護士們不知道他們在說什么,卻也等在一邊沒有打擾,只有之前打電話那個護士小聲對時潛道“麻煩你告訴他們一聲,他們約的孫教授還沒走遠,已經趕回來了,馬上就到。”
時潛點點頭,將這個消息和他們說了,他們瞬間激動起來。
護士眼見這位夫妻雙雙抹淚又對著他們每個人做了個相同的手勢,忍不住好奇“他們怎么了”
時潛右手握拳,伸出拇指沖她們點了點,彎眸道“他們在說謝謝。
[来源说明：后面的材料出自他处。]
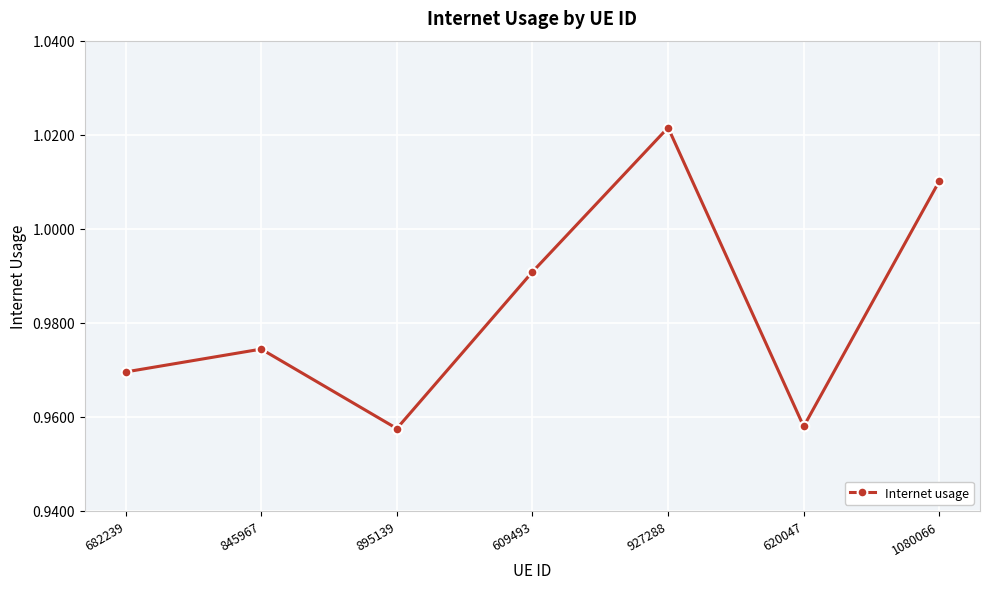

Is it true that the value at 682239 is 0.3?

False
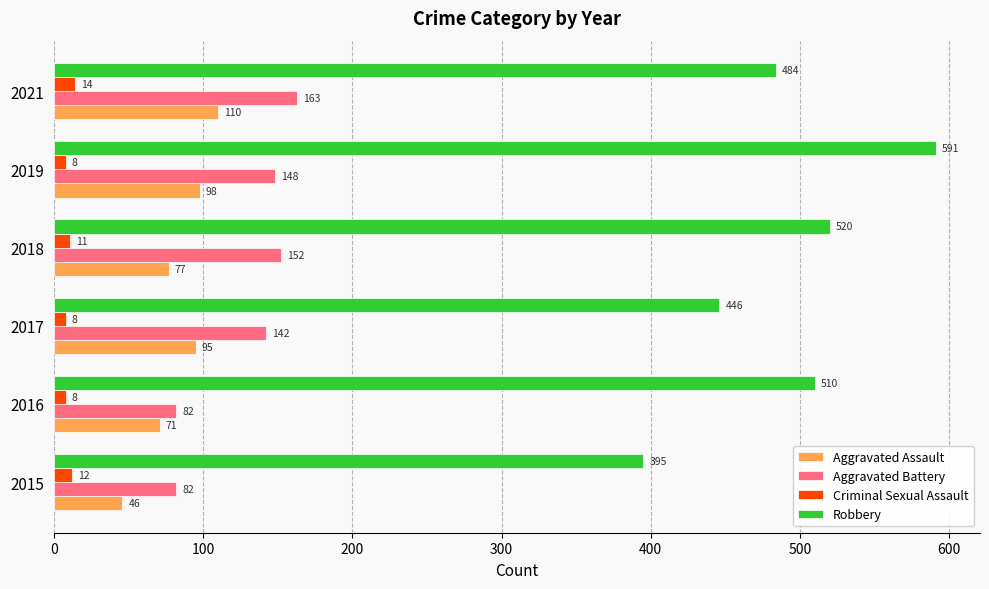

What is the average value of the Aggravated Assault series?

83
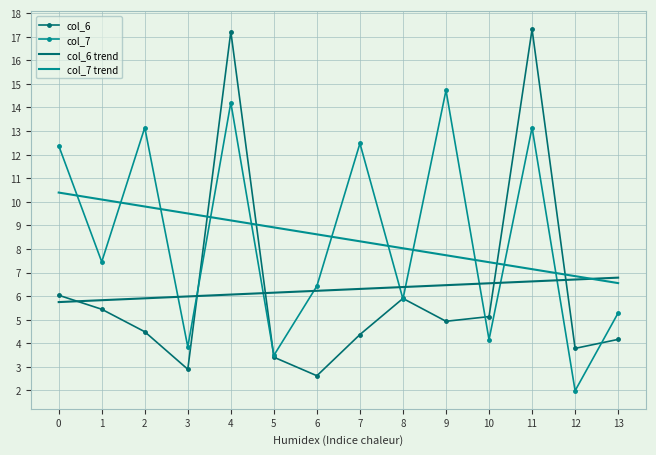

What is the spread (max minus min) of values at 6?

6.0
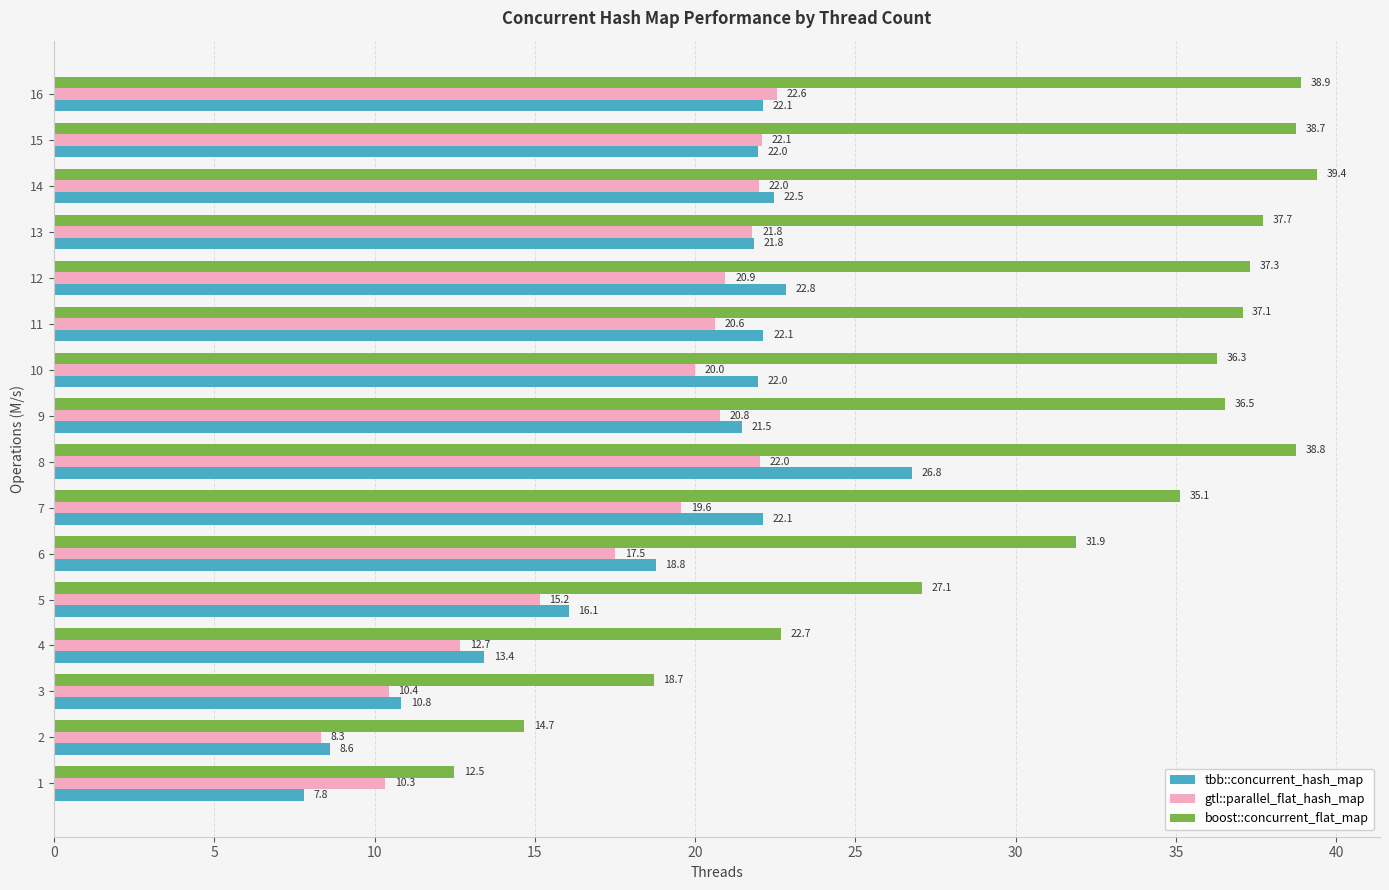

Which series has the largest total across all categories?

boost::concurrent_flat_map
”
時潛說過之后,就繼續和這對夫妻交流起來,唯有剛才正面他的護士看著他笑彎的眼睛,忍不住紅了臉頰。
孫教授很快也來了,年過半百的人步履生風,再加上滿頭的汗,顯然也是急著趕回來的。
這對夫婦見狀就做了幾個手勢,孫教授眼睛也利,一眼就看出這里面誰是翻譯,目光直接就落在時潛身上,一邊掏出筆準備記錄一邊問“他們說什么。”
不用時潛回答,護士們便異口同聲道“他們在說謝謝。”
孫教授一愣,看清兩人不似焦急反而感激的神色,也反應了過來,他笑了笑“不用謝,這是應該的。”
他吩咐護士們去幫忙打印病歷,直接就在導診臺坐了下來,又讓這對夫妻坐下,便開始問詢,時潛站在一邊,充當他們交流的橋梁。
時潛年輕,又長了張未語三分笑的臉,除了對病情的描述和醫生的轉述需要嚴謹,偶爾的解釋也風趣十足,漸漸打破了這對夫婦的拘謹和緊張,不知不覺放松下來。
病程并不像這對夫妻想想的那么嚴重,孫教授甚至點明了這些藥物都有醫保報銷,不會給他們帶來更大的負擔,有了這些前提,伴隨著少年清朗帶笑的嗓音,導診臺漸漸輕松了不少,空曠的大廳似乎也有了輕快活躍的氣氛。
沒人看到,門診大廳側門的柱子后面,明顯衣著貴氣的一家子都停下了腳步,神色復雜地看著導診臺旁的少年。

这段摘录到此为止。